From ad hoc data collection to a secure relational database on AWS
When I first began creating data-heavy reports for management, I had to consult multiple data sources from across departments. This was a grinding inefficiency in my workflow. Furthermore, sometimes I needed to work from home, which added another layer of difficulty to accessing data. I needed the data to be immediately available as soon as the research question dropped.
I needed a cloud database.
There are many options for low-cost relational databases in the cloud. Both Amazon Web Services and Microsoft Azure offer free 12 month trials, followed by data usage-based pricing plans.
To connect to my cloud database, I used MySQL Workbench. I just added a new connection, then entered the endpoint, port, username and password info. Within the AWS instance dashboard, I also needed to assign a security group to multiple IPs in order to allow access at both my home and office.
Our office leases a CRM tool, Successware21, which has a SQL backend but a clunky userform-based front-end.

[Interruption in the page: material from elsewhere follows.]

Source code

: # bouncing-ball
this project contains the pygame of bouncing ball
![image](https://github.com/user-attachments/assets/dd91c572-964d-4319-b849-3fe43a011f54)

Despite the SQL backend, Successware’s data was not tidy when exported to a .csv file. An R script was written to clean each file prior to writing to the RDBS. For especially messy datasets, Visual Basic in Excel was also used.
In order to visualize the connections between the tables and variables, I created a database model using dbdiagram.io, which uses Database Markup Language (DBML) to structure the model from the command line.
The process of exporting, cleaning and writing the data to the database is thoroughly documented in a Github repo.
The documentation consists of two parts: a “how-to” user guide for exporting data and references to project resources including the revision history, data dictionary (tables, columns, data types and values), SQL queries and more.
Finally, the database is ready to go. All that I need to do is update it on a regular basis.
Whenever I have a research question, I can log into whatever analytics software I like and get to work.
In R Studio, I use either the DBI or RMariaDB packages to download my data. All it takes is a few lines of code:
library(RMariaDB)
con <- dbConnect(MariaDB(),
user = '[USERNAME]',
password = '[PASSWORD]',
host = '[INSTANCE_ENDPOINT]',
dbname='[SCHEMA]')
mydata <- dbReadTable(conn = con, name = '[TABLENAME]', value = [TABLENAME], overwrite = TRUE)
In a Jupyter Notebook running Python, I use the sqlalchemy module.
import sqlalchemy as db
connection_string = "mysql://[USERNAME]:[PASSWORD]@[ENDPOINT]:[PORT]/[SCHEMA]"
engine = db.create_engine(connection_string)
query = "select * from [TABLE]"
df = pd.read_sql_query(query, engine)
In the end, I’ve come to the conclusion that database administration and data analysis are like peanut butter and jelly: They’re both great on their own, but they taste even better together.